Harold lay stiffly beneath the blankets, vulnerable and scared despite his best efforts. He needed something more powerful than triple-digit math, more distracting, and he turned his attention to Level 10 of Zombies from Mars, the secret to its completion having thus far frustrated and eluded him. He ran through the game’s maze flawlessly in his mind, turning at all the right spots, ducking unnoticed into doorways as the zombie hoards trudged past. It was the final puzzle that had him stumped, unable to find the hidden key that would unlock the last chest and free the missing cipher tool.
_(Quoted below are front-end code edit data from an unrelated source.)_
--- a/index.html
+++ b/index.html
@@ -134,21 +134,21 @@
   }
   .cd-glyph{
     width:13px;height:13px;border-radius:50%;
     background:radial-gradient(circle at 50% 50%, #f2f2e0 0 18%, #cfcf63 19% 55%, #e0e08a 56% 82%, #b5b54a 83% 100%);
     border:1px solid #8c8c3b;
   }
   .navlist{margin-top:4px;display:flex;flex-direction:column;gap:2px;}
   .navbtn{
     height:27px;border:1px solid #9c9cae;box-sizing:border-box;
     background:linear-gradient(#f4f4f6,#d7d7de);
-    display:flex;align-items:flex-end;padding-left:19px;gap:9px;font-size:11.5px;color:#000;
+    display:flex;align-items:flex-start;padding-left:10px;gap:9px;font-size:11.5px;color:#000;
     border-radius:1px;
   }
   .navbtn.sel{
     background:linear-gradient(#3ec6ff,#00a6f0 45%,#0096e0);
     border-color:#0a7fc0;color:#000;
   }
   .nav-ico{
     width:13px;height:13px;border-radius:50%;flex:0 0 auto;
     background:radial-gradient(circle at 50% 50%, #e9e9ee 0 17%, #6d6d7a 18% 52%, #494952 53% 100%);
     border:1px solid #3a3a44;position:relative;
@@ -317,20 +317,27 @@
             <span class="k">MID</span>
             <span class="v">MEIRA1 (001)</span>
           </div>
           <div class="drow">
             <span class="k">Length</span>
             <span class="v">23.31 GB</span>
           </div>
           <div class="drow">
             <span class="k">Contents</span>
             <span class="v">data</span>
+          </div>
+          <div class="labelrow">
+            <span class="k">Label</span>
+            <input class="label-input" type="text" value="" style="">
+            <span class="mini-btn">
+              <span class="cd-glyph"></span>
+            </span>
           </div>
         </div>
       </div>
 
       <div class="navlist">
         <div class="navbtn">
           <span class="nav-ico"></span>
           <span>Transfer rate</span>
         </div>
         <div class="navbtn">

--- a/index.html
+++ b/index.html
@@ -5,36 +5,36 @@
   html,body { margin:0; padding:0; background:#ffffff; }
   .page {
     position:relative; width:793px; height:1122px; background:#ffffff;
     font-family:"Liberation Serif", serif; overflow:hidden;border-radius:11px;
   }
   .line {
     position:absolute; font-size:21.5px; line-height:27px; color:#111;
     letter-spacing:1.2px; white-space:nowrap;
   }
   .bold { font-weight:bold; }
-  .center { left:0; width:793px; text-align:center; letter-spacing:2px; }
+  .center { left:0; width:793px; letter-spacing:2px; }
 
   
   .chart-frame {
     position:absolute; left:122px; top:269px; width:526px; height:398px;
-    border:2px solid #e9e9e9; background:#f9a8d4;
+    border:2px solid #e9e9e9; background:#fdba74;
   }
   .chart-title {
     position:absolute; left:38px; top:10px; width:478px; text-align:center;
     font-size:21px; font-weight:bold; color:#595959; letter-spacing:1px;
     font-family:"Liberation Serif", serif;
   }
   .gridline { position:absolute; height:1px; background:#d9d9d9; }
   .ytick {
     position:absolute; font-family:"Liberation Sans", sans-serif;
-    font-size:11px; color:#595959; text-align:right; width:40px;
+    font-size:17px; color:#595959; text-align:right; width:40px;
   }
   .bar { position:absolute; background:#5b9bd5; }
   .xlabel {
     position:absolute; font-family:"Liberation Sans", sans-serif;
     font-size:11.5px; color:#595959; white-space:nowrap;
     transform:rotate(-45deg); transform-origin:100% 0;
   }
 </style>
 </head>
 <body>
Tonight, though, there would be no signs to ignore, no gradual arrival to block from his awareness, the distraction of the game unnecessary and futile as an attempt at protection.
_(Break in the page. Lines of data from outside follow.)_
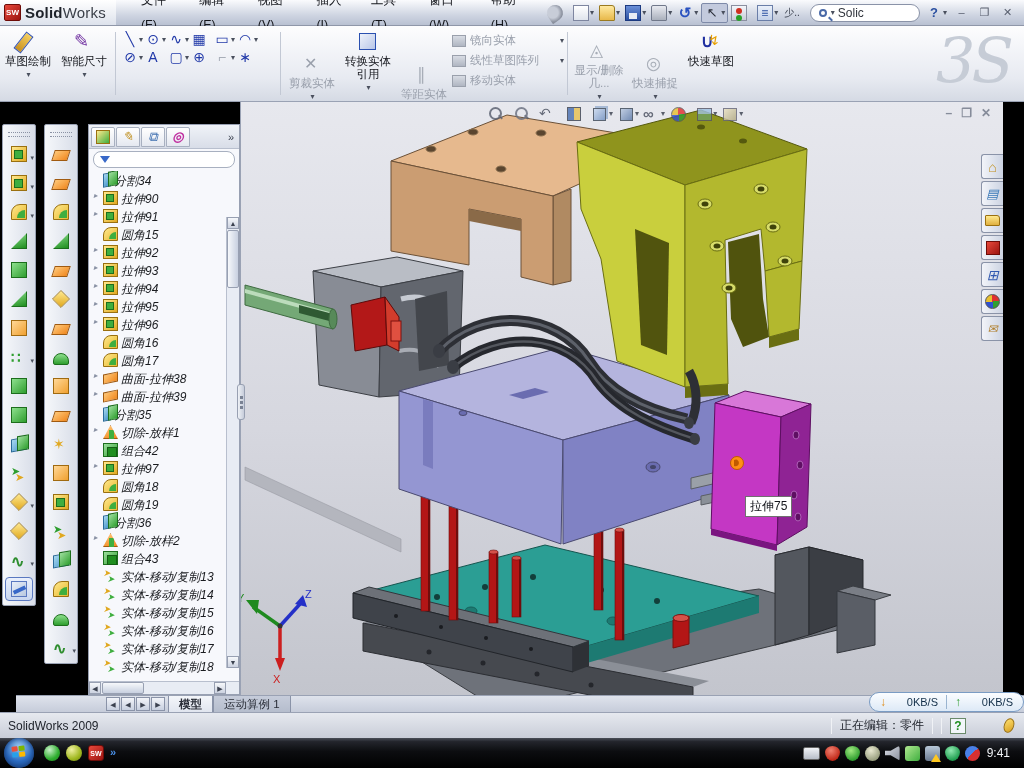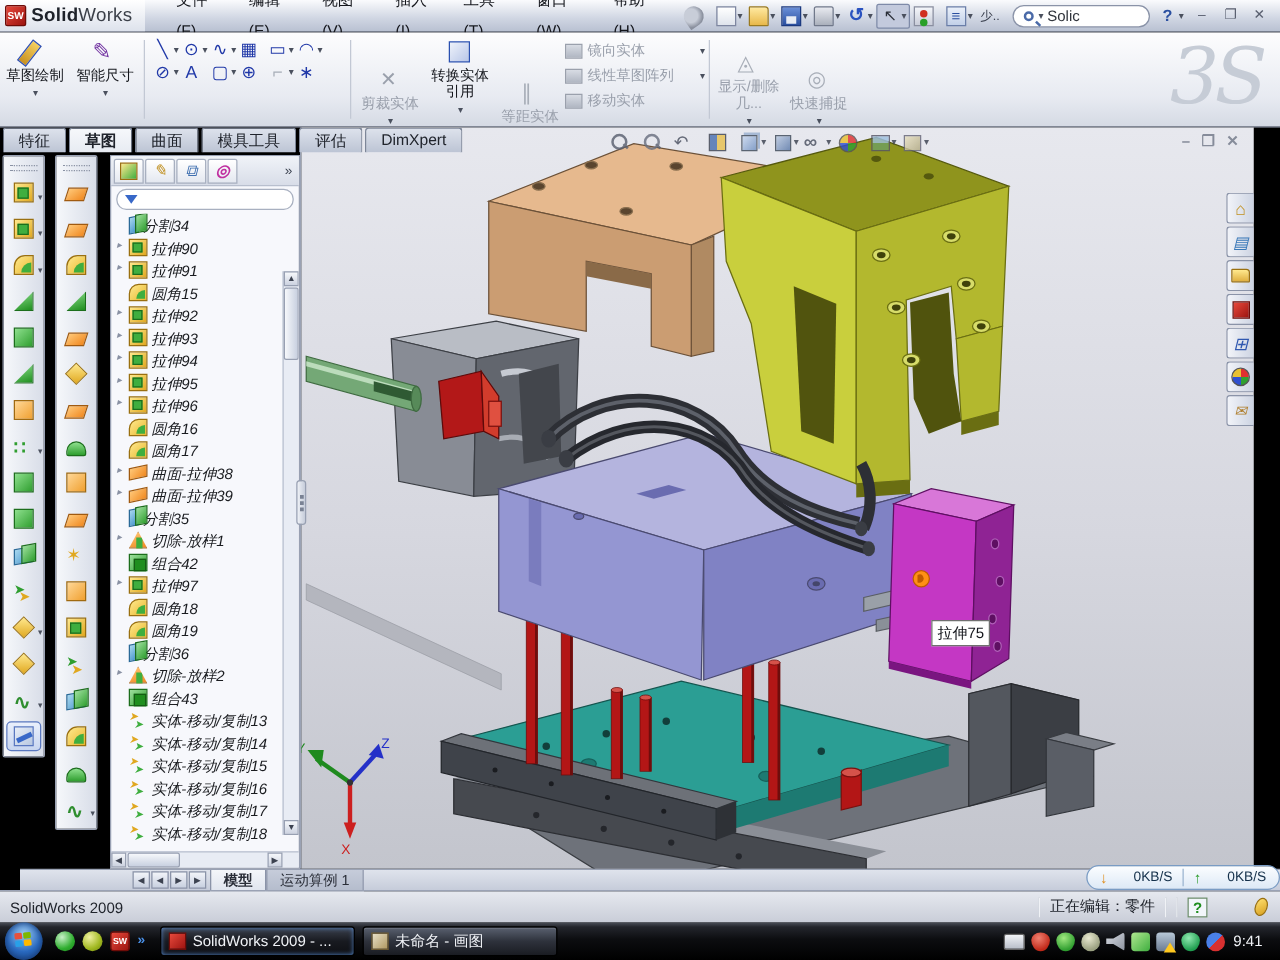--- a/index.html
+++ b/index.html
@@ -485,35 +485,30 @@
         <div class="bigbtn dis">
           <span class="bicon bi-relations"></span>
           <span class="blabel">显示/删除几...</span>
           <span class="caret">▾</span>
         </div>
         <div class="bigbtn dis">
           <span class="bicon bi-snaps"></span>
           <span class="blabel">快速捕捉</span>
           <span class="caret">▾</span>
         </div>
+        <div class="bigbtn ">
+          <span class="bicon bi-rapid"></span>
+          <span class="blabel">快速草图</span>
+        </div>
       </div>
     <div class="rib-watermark">3S</div>
   </div>
 
   <div class="main">
 
-    <div class="tabstrip">
-
-    <span class="rtab off">特征</span>
-        <span class="rtab active">草图</span>
-        <span class="rtab off">曲面</span>
-        <span class="rtab off">模具工具</span>
-        <span class="rtab off">评估</span>
-        <span class="rtab off">DimXpert</span>
-      </div>
 
     <div class="lt" id="ltcol1">
 
         <span class="lti">
           <span class="gsh g-cy"></span>
           <span class="caret">▾</span>
         </span>
 
         <span class="lti">
           <span class="gsh g-cy"></span>
@@ -1216,32 +1211,20 @@
           <i></i>
           <i></i>
         </div>
     </div>
     <div class="quicklaunch">
       <span class="ql ql-msg"></span>
       <span class="ql ql-sec"></span>
       <span class="ql ql-sw">SW</span>
       <span class="ql-ovf">»</span>
     </div>
-    <div class="tasks">
-
-        <span class="taskbtn active">
-          <span class="ticn sw"></span>
-          <span class="tlbl">SolidWorks 2009 - ...</span>
-        </span>
-
-        <span class="taskbtn off">
-          <span class="ticn paint"></span>
-          <span class="tlbl">未命名 - 画图</span>
-        </span>
-      </div>
     <div class="tray">
       <span class="kbd"></span>
       <span class="trayicon t-shield-red"></span>
       <span class="trayicon t-shield-green"></span>
       <span class="trayicon t-badge"></span>
       <span class="trayicon t-speaker"></span>
       <span class="trayicon t-green"></span>
       <span class="trayicon t-net"></span>
       <span class="trayicon t-shield-plus"></span>
       <span class="trayicon t-duo"></span>

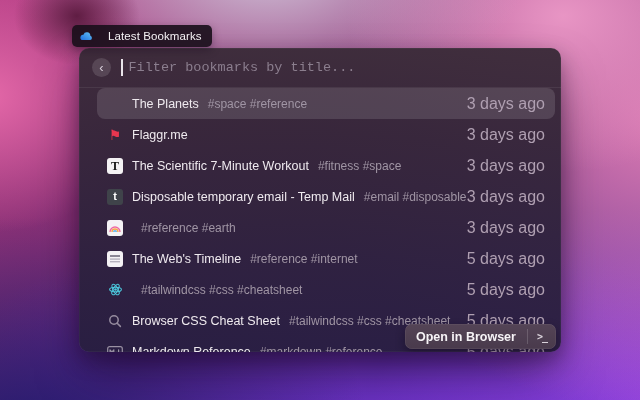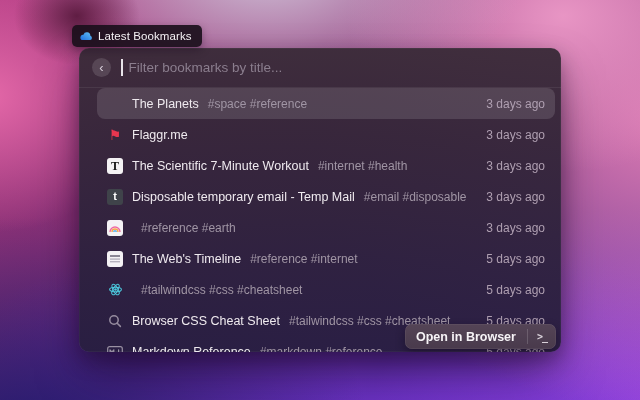--- a/index.html
+++ b/index.html
@@ -16,21 +16,21 @@
       radial-gradient(520px 430px at 104% 30%, #dc7cb4 0%, rgba(220,124,180,0) 68%),
       radial-gradient(560px 360px at 4% 110%, #221a6a 0%, rgba(34,26,106,0) 62%),
       radial-gradient(720px 430px at 55% 128%, #7032d6 0%, rgba(112,50,214,0) 70%),
       radial-gradient(430px 310px at 102% 102%, #a04ae0 0%, rgba(160,74,224,0) 65%),
       linear-gradient(155deg, #b13b82 0%, #8f3277 30%, #6e2c74 55%, #5b2f96 78%, #6d36c0 100%);
   }
 
   
   .title-pill {
     position:absolute; left:72px; top:25px; height:22px;
-    display:flex; align-items:center; gap:5px;
+    display:flex; align-items:center; gap:15px;
     padding:0 10px 0 7px;
     background:rgba(26,15,27,0.92);
     border-radius:5px;
     box-shadow:0 3px 8px rgba(20,5,25,0.35);
     z-index:4;
   }
   .title-pill .cloud { width:14px; height:14px; display:block; }
   .title-pill .label { color:#f4f1f4; font-size:11.5px; font-weight:500; letter-spacing:.1px; }
 
   
@@ -51,38 +51,38 @@
   .back-btn {
     width:19px; height:19px; border-radius:50%;
     background:rgba(255,255,255,0.13);
     display:flex; align-items:center; justify-content:center;
     color:#d8cfda; font-size:13px; line-height:1; cursor:pointer;
     flex:0 0 auto; padding-bottom:1px;
   }
   .caret { width:1.5px; height:17px; background:#e9e4ea; flex:0 0 auto; margin-right:-4px; }
   .search-input {
     flex:1; background:transparent; border:none; outline:none;
-    color:#efeaf0; font-size:13.5px; font-family:Liberation Sans, sans-serif;
+    color:#efeaf0; font-size:13.5px; font-family:Liberation Mono, monospace;
   }
   .search-input::placeholder { color:#8b7e8e; }
 
   
   .list { position:absolute; top:40px; left:6px; right:6px; bottom:0; }
   .row {
     height:31px; display:flex; align-items:center;
     padding:0 10px; border-radius:8px; cursor:pointer;margin-left:12px;
   }
   .row.selected { background:rgba(255,255,255,0.125); }
   .row .icon-slot {
     width:16px; height:16px; flex:0 0 auto; margin-right:9px;
     display:flex; align-items:center; justify-content:center;
   }
   .row .title { color:#efeaef; font-size:12.5px; font-weight:500; white-space:nowrap; }
   .row .tags { color:#a095a4; font-size:12px; margin-left:9px; white-space:nowrap;text-align:right; }
-  .row .age { color:#af9fb1; font-size:12px; margin-left:auto; white-space:nowrap; }
+  .row .age { color:#af9fb1; font-size:16px; margin-left:auto; white-space:nowrap; }
 
   
   .tile { width:16px; height:16px; border-radius:3px; display:flex; align-items:center; justify-content:center; }
   .tile-white { background:#f4f2f4; }
   .tile-dark { background:#3f434a; }
   .nyt-t { font-family:"Liberation Serif", serif; font-weight:700; color:#141414; font-size:12px; line-height:1; }
   .tm-t { font-weight:700; color:#ffffff; font-size:11px; line-height:1; }
   .flag-glyph { color:#e8364f; font-size:14px; line-height:1; }
 
   
@@ -141,21 +141,21 @@
     <span class="tags"></span>
     <span class="age">3 days ago</span>
   </div>
       <div class="row">
     <span class="icon-slot">
           <span class="tile tile-white">
             <span class="nyt-t">T</span>
           </span>
         </span>
     <span class="title">The Scientific 7-Minute Workout</span>
-    <span class="tags">#internet #health</span>
+    <span class="tags">#fitness #space</span>
     <span class="age">3 days ago</span>
   </div>
       <div class="row">
     <span class="icon-slot">
           <span class="tile tile-dark">
             <span class="tm-t">t</span>
           </span>
         </span>
     <span class="title">Disposable temporary email - Temp Mail</span>
     <span class="tags">#email #disposable</span>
They arrived, not slowly, not one by one, but en masse. So many of them…pushing and climbing over one another, hissing in protest and struggling urgently to be among the first to reach him. They pulled at his sheets then stripped him bare, exposing his pink flesh. Harold watched in horror as the now-familiar protuberances emerged from the place where their faces should be, no time to prepare himself before they descended upon him, gouging their bony protrusions into his veins and feasting with wild abandon. They were neither delicate nor skilled and relied only on brute force, practically ignoring Harold himself. Harold was beyond surprised and yet his shock did nothing to dissuade the hunger of these pallid creatures. His fear grew and with it his blood sweetened to new heights and they fed even more feverishly than before.
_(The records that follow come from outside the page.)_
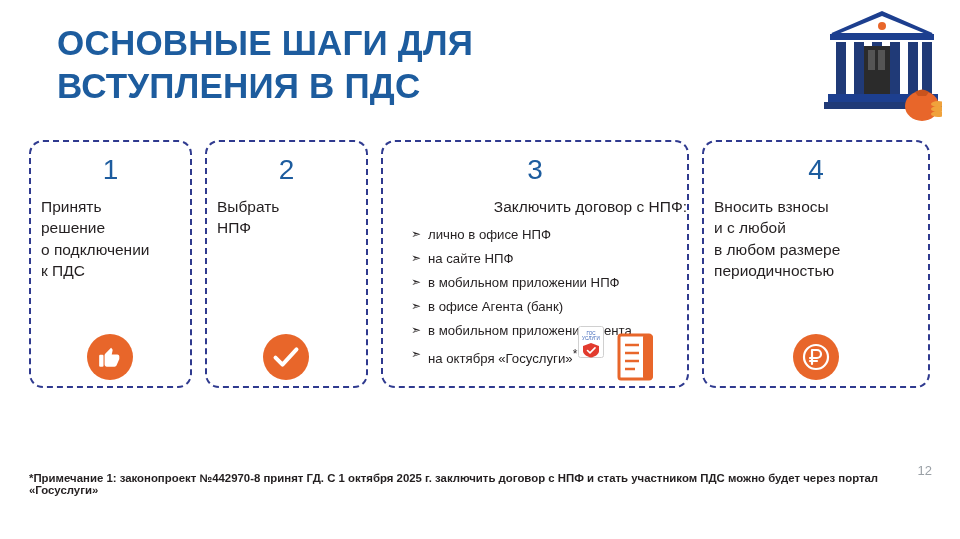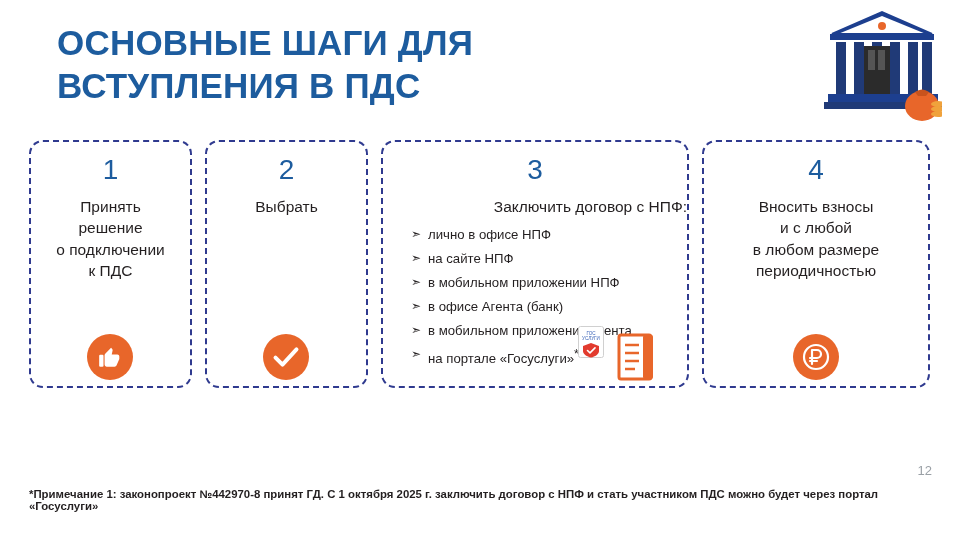--- a/index.html
+++ b/index.html
@@ -51,21 +51,21 @@
   }
   .card-num {
     text-align: center;
     font-size: 28px;
     color: #1d5c9e;
     font-weight: normal;
     margin-top: 14px;
     line-height: 1;
   }
   .card-body {
-    text-align: center;
+    text-align: left;
     font-size: 15.5px;
     color: #231f20;
     line-height: 1.38;
     margin-top: 12px;
     padding: 0 10px;
   }
   #card1 { left: 29px;  top: 140px; width: 163px; height: 248px; }
   #card2 { left: 205px; top: 140px; width: 163px; height: 248px; }
   #card3 { left: 381px; top: 140px; width: 308px; height: 248px; }
   #card4 { left: 702px; top: 140px; width: 228px; height: 248px; }
@@ -132,21 +132,20 @@
   }
   
   .footnote {
     position: absolute;
     left: 29px;
     top: 472px;
     width: 900px;
     font-size: 11.4px;
     color: #231f20;
     font-weight: bold;
-    margin-top: 16px;
   }
   .page-num {
     position: absolute;
     right: 28px;
     bottom: 10px;
     font-size: 13px;
     color: #9aa0a6;
   }
 </style>
 </head>
@@ -204,38 +203,39 @@
     <svg width="26" height="26" viewBox="0 0 24 24" xmlns="http://www.w3.org/2000/svg">
       <path d="M9 21h7.2c.9 0 1.6-.5 1.9-1.3l2.4-5.6c.1-.2.1-.5.1-.7v-1.9c0-1-.8-1.8-1.8-1.8h-5.2l.8-3.8v-.3c0-.4-.2-.8-.4-1.1L13 3.5 7.6 9c-.4.4-.6.9-.6 1.4V19c0 1.1.9 2 2 2z" fill="#ffffff"></path>
       <rect x="2" y="10" width="4" height="11" rx="1" fill="#ffffff"></rect>
     </svg>
   </div>
 
   <div class="card" id="card2">
     <div class="card-num">2</div>
     <div class="card-body">
       <div>Выбрать</div>
+      <div>НПФ</div>
     </div>
   </div>
   <div class="circ-icon" id="icon2">
     <svg width="28" height="28" viewBox="0 0 24 24" xmlns="http://www.w3.org/2000/svg">
       <path d="M3 12.5 L9 18.5 L21 5.5" fill="none" stroke="#ffffff" stroke-width="3.4" stroke-linecap="round" stroke-linejoin="round"></path>
     </svg>
   </div>
 
   <div class="card" id="card3">
     <div class="card-num">3</div>
     <div class="card-body">Заключить договор с НПФ:</div>
     <ul class="list">
       <li><span class="bullet">➣</span><span>лично в офисе НПФ</span></li>
       <li><span class="bullet">➣</span><span>на сайте НПФ</span></li>
       <li><span class="bullet">➣</span><span>в мобильном приложении НПФ</span></li>
       <li><span class="bullet">➣</span><span>в офисе Агента (банк)</span></li>
       <li><span class="bullet">➣</span><span>в мобильном приложении Агента</span></li>
-      <li><span class="bullet">➣</span><span>на портале «Госуслуги»</span><span class="star">*</span></li>
+      <li><span class="bullet">➣</span><span>на октября «Госуслуги»</span><span class="star">*</span></li>
     </ul>
   </div>
 
   <div class="gosuslugi-badge">
     <svg width="26" height="32" viewBox="0 0 26 32" xmlns="http://www.w3.org/2000/svg">
       <rect x="0.5" y="0.5" width="25" height="31" rx="2" fill="#ffffff" stroke="#d0d0d0"></rect>
       <text x="13" y="9" font-family="Liberation Sans, sans-serif" font-size="4.6" fill="#3a63b8" text-anchor="middle">ГОС</text>
       <text x="13" y="14" font-family="Liberation Sans, sans-serif" font-size="4.6" fill="#3a63b8" text-anchor="middle">УСЛУГИ</text>
       <path d="M13 17 l8 3 v5 c0 3.5 -4 5.5 -8 6.6 c-4 -1.1 -8 -3.1 -8 -6.6 v-5 z" fill="#e23b2e"></path>
       <path d="M9.5 24.5 l2.5 2.4 l5 -5" fill="none" stroke="#ffffff" stroke-width="1.6" stroke-linecap="round" stroke-linejoin="round"></path>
Harold cried out for his mother, like any terrified child would do — pure emotion – primal fear, not thought, guiding his actions. His mind consumed by only the instinct to survive, there was no room inside his head for memories at the moment. For if there were, he might have remembered that such cries had always gone ignored in the past. He might have remembered the many nights he’d been escorted back to his own bed rather than welcomed into the safety he was so sure existed nestled in between his parents. He might have wondered why they never questioned the sounds that emanated from the other side of his bedroom door, sinister and unnatural sounds that would prickle and raise the hair at the nape of your neck. They never questioned. They never questioned. And as that thought sunk slowly into the remains of Harold’s desperately hopeful heart, he heard a familiar “click” that he now knew to be the lock upon his bedroom door, the only answer there would be to his screams. Betrayal, more devastating than fear, has a taste all its own and the creatures finished off their feast with rapturous delight.
© Kelly Rainey and 500wordsandcounting.wordpress.com, 2015.